Composées par un Ravel trentenaire dont la personnalité
musicale est en plein développement, les Cinq mélodies
populaires grecques ne manquent pas de charme et offrent un agréable
interlude à l'auditeur avant d'entamer une traversée vers
une Amérique du Sud chaleureuse et languide.
De ces pages pleines de délices, l'interprétation de María
Bayo et Malcolm Martineau n'appelle que des éloges.
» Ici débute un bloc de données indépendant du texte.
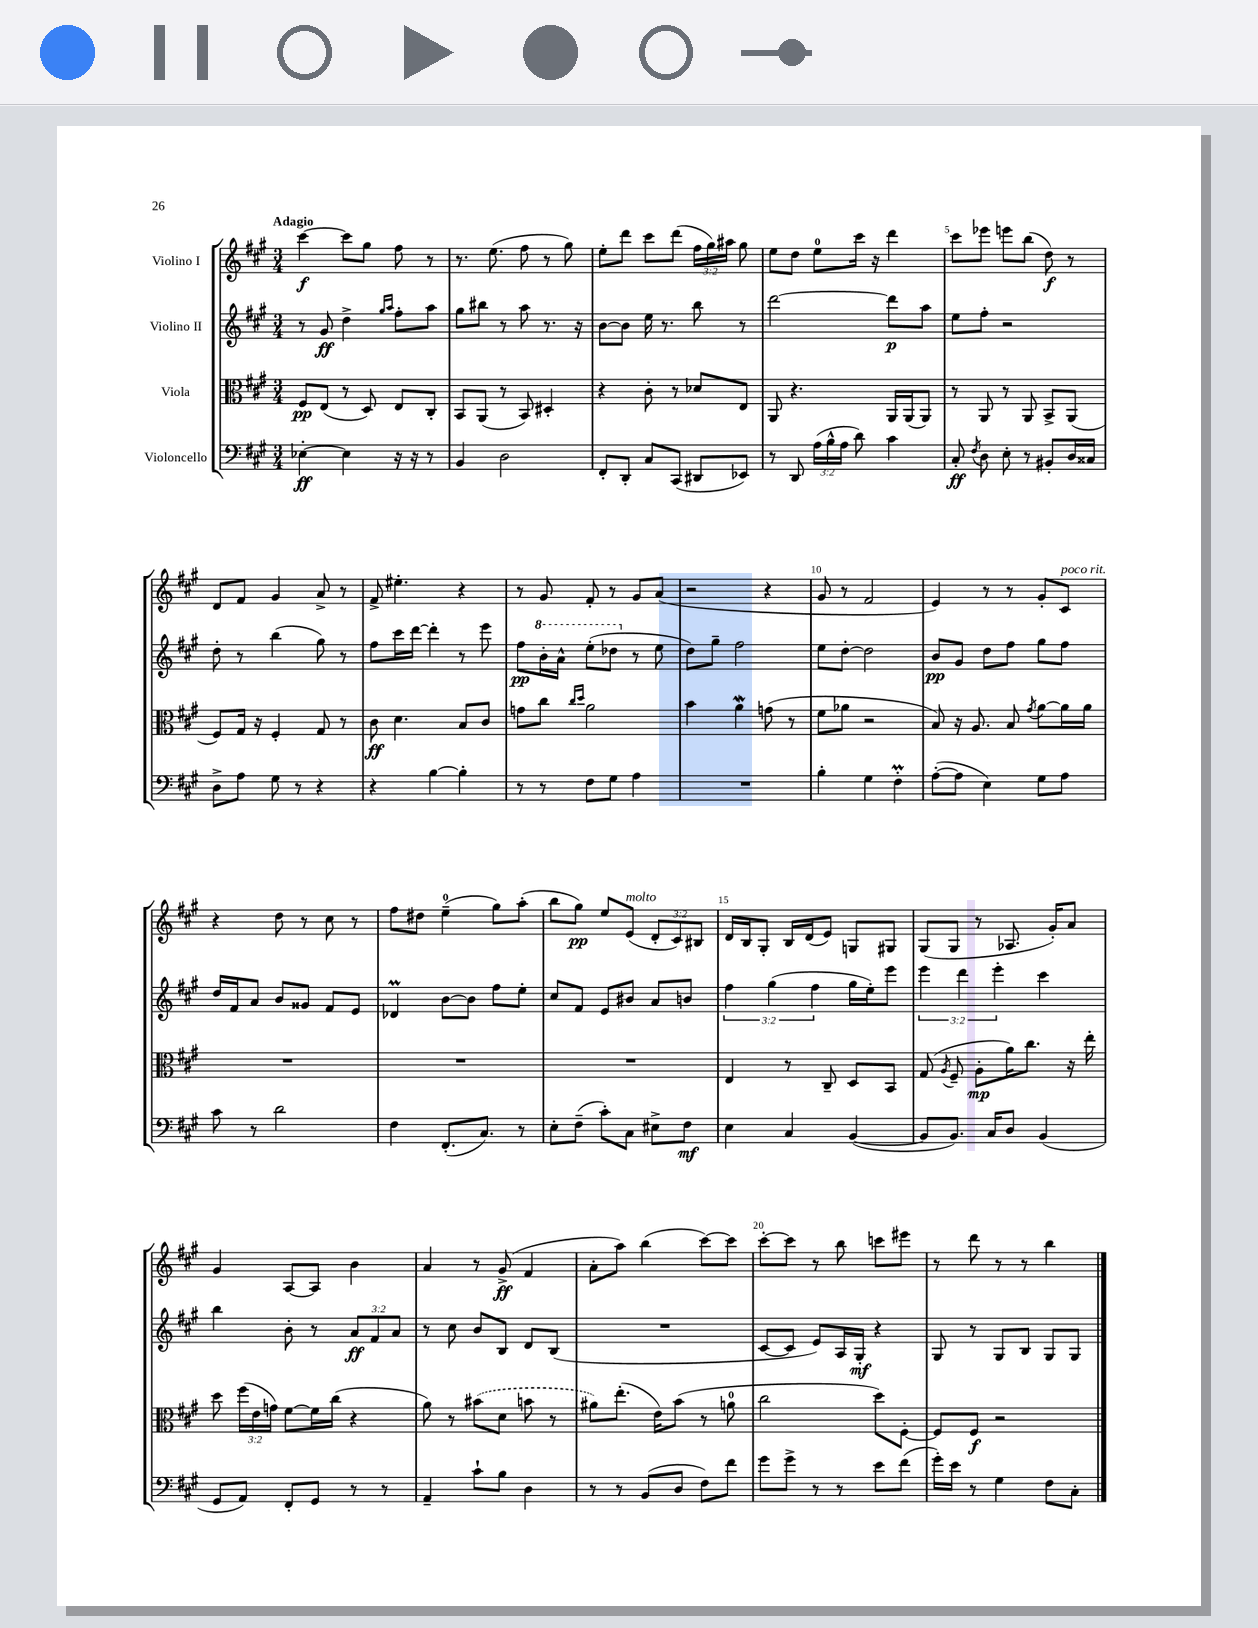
<<
\new StaffGroup <<
\new Staff = "s0" \with { instrumentName = "Violino I" } {
    \clef treble \key a \major \numericTimeSignature \time 3/4 \override Staff.TupletNumber.text = #tuplet-number::calc-fraction-text \tempo "Adagio"
    \autoBeamOff cis'''4~\f cis'''8[ gis''8] fis''8 r8 |
    r8. e''8.( fis''8 r8 gis''8) |
    e''8[-. d'''8] cis'''8[ d'''8]( \tuplet 3/2 { fis''16[ gis''16) ais''16] } gis''8 |
    e''8[ d''8] e''8[-0 cis'''16] r16 d'''4 |
    cis'''8[ ees'''8] e'''8[ b''8]( d''8\f) r8 |
    d'8[ fis'8] gis'4 a'8-> r8 |
    fis'8-> eis''4.-. r4 |
    r8 gis'8 fis'8-. r8 gis'8[ a'8]( |
    r2 r4 |
    gis'8 r8 fis'2 |
    e'4) r8 r8 gis'8[-. cis'8]^\markup { \italic "poco rit." } |
    r4 d''8 r8 cis''8 r8 |
    fis''8[ dis''8] e''4-0--( gis''8[) a''8]-.( |
    b''8[ gis''8]\pp) e''8[ e'8]^\markup { \italic "molto" }( \tuplet 3/2 { d'8[-. cis'8) bis8] } |
    d'16[ b16 gis8]-. b16[ d'16( e'8]) g8[ gis8] |
    gis8[( gis8] r8 aes8. gis'16[-.) a'8] |
    gis'4 a8[~ a8] b'4 |
    a'4 r8 gis'8->\ff( fis'4 |
    a'8[-. a''8]) b''4( cis'''8[~) cis'''8] |
    cis'''8[~-. cis'''8] r8 b''8 c'''8[ eis'''8] |
    r8 d'''8 r8 r8 b''4 \bar "|." |
}
\new Staff = "s1" \with { instrumentName = "Violino II" } {
    \clef treble \key a \major \numericTimeSignature \time 3/4 \override Staff.TupletNumber.text = #tuplet-number::calc-fraction-text
    \autoBeamOff r8 gis'8\ff d''4-> \grace { gis''16[ a''16] } fis''8[-. a''8] |
    gis''8[ bis''8] r8 a''8 r8. r16 |
    b'8[~ b'8] e''16 r8. b''8 r8 |
    d'''2~ d'''8[\p a''8] |
    e''8[ fis''8]-. r2 |
    d''8-. r8 b''4( gis''8) r8 |
    fis''8[ cis'''16 d'''16]~ d'''4-. r8 e'''8 |
    fis''8[\pp \ottava #1 b''16-. a''16]-^ e'''8[-.( des'''8] \ottava #0 r8 e''8 |
    d''8[) gis''8]-- fis''2 |
    e''8[ d''8]~-. d''2 |
    b'8[\pp gis'8] d''8[ fis''8] gis''8[ fis''8] |
    d''16[ fis'16 a'8] b'8[ gisis'8] fis'8[ e'8] |
    des'4\prall b'8[~ b'8] fis''8[ e''8]-. |
    cis''8[ fis'8] e'8[ bis'8] a'8[ b'8] |
    \tuplet 3/2 { fis''4 gis''4( fis''4 } gis''16[ e''16-.) e'''8] |
    \tuplet 3/2 { e'''4 d'''4 e'''4-. } cis'''4 |
    b''4 b'8-. r8 \tuplet 3/2 { a'8[\ff fis'8 a'8] } |
    r8 cis''8 b'8[ b8] d'8[ b8]( |
    R2. |
    cis'8[~ cis'8] e'8[) a16 gis16]-.\mf r4 |
    gis8 r8 gis8[ b8] gis8[ gis8] \bar "|." |
}
\new Staff = "s2" \with { instrumentName = "Viola" } {
    \clef alto \key a \major \numericTimeSignature \time 3/4 \override Staff.TupletNumber.text = #tuplet-number::calc-fraction-text
    \autoBeamOff fis8[\pp e8]( r8 d8) e8[ cis8]-. |
    b,8[ a,8]( r8 b,8) dis4-. |
    r4 cis'8-. r8 des'8[ e8] |
    a,8 r4. a,16[ a,16( a,8]) |
    r8 a,8 r8 a,8 b,8[-> a,8]( |
    fis8[) gis16] r16 fis4-. gis8 r8 |
    cis'8\ff d'4. b8[ cis'8] |
    g'8[ cis''8] \grace { cis''16[ d''16] } a'2 |
    b'4 a'4\mordent g'8( r8 |
    fis'8[ aes'8] r2 |
    b8) r16 a8. b8 \acciaccatura { gis'8 } a'8[~ a'16 a'16] |
    R2. |
    R2. |
    R2. |
    e4 r8 cis8-- d8[ b,8] |
    gis8( \acciaccatura { a8 } fis8-- a8[-.\mp a'16) cis''8.] r16 e''16-. |
    d''8 \tuplet 3/2 { fis''16[( e'16 g'16]) } fis'8[~ fis'16 cis''16]( r4 |
    a'8) r8 \once \slurDashed bis'8[( d'8] b'8 r8 |
    ais'8[) e''8.]-.( e'16[) b'8]( r8 a'8-0 |
    cis''2 d''8[) fis8]~-. |
    fis8[ fis8]\f r2 \bar "|." |
}
\new Staff = "s3" \with { instrumentName = "Violoncello" } {
    \clef bass \key a \major \numericTimeSignature \time 3/4 \override Staff.TupletNumber.text = #tuplet-number::calc-fraction-text
    \autoBeamOff ees4~-.\ff ees4 r16 r16 r8 |
    b,4 d2 |
    fis,8[-. d,8]-. cis8[ cis,8]( dis,8[ ees,8]) |
    r8 d,8 \tuplet 3/2 { a16[( b16-^ a16] } d'8) cis'4 |
    cis8-.\ff \acciaccatura { fis8 } d8 e8-. r8 bis,8[-. d16 cisis16] |
    d8[-> a8] gis8 r8 r4 |
    r4 b4~ b4-. |
    r8 r8 fis8[ gis8] a4 |
    R2. |
    b4-. gis4 fis4-.\prall |
    a8[~-.( a8] e4) gis8[ a8] |
    cis'8 r8 d'2 |
    fis4 fis,8.[-.( cis8.]) r8 |
    e8[-. fis8]--( cis'8[-.) cis8] eis8[-> fis8]\mf |
    e4 cis4 b,4~( |
    b,8[ b,8.]) cis16[ d8] b,4( |
    gis,8[ a,8]) fis,8[-. gis,8] r8 r8 |
    a,4-- cis'8[-! b8] d4 |
    r8 r8 b,8[( d8] fis8[) fis'8] |
    gis'8[ gis'8]-> r8 r8 e'8[ fis'8]( |
    gis'16[-.) e'16] r8 gis4 fis8[ cis8]-. \bar "|." |
}
>>
>>
\layout { \context { \Score \override BarNumber.break-visibility = ##(#f #t #t) barNumberVisibility = #(every-nth-bar-number-visible 5) } }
La soprano prête
avec bonheur sa voix légère et acidulée aux lignes
élégamment aériennes de Toldrá et Granados,
se délectant au passage des textes avec un goût de la simplicité
et de la discrétion idéales dans ces pièces qui requièrent
avant tout une grande sobriété de la part de l'interprète.
Des Canciones castillanas, la navarraise cisèle avec sensibilité
et gourmandise la subtile variété d'humeurs ; et l'on se
laisse très volontiers envoûter par le charme mutin et la
fausse candeur de cette señorita, qu'elle soit enjouée (La
zagala alegre, Mañanita de San Juan), perdue dans d'heureuses
rêveries (Despues que te conocí) ou tourmentée
par un amour sans issue (Madre, unos ojuelos vi, Nadie puede ser dichoso).
Granados, plus dramatiquement contrasté, bénéficie
de la même finesse, et l'on se prend, en écoutant ces quelques
Tonadillas,
à rêver d'un récital entièrement consacré
à ce compositeur, tant la palette raffinée de nuances (timbriques
et dynamiques) de la soprano y fait merveille.
On passe rapidement sur des Mélodies populaires grecques
agréablement chantées mais peu marquantes, en dépit
d'une luminosité fort bienvenue (Quel galant m'est comparable,
Chanson des cueilleuses de lentisques notamment) - la prononciation
française un peu voilée de la chanteuse n'y est sans doute
pas pour rien. La partie "exotique" du programme (Montsalvatge, Ovalle),
en revanche, nous permet de retrouver une María Bayo plus en situation,
avec un Punto de habanera léger et souriant, une Cancion de cuna
para dormir a un negrito (grand favori de toutes les chanteuses du
monde dans la catégorie "bis qui fait toujours plaisir au public")
délicieusement chaloupée et caressante, et plus encore, peut-être,
un Azulão miraculeusement aérien et onirique qui,
susurré avec langueur et sensualité, offre une magnifique
coda à ce récital savoureux.
Au piano, Malcolm Martineau signe un rêve d'accompagnement, diaphane
et subtilement poétique, transparent mais en même temps paré
de magnifiques moirures debussystes qui siéent à merveille
à ce répertoire scintillant et léger comme une douce
brise de soir d'été sur la Méditerranée.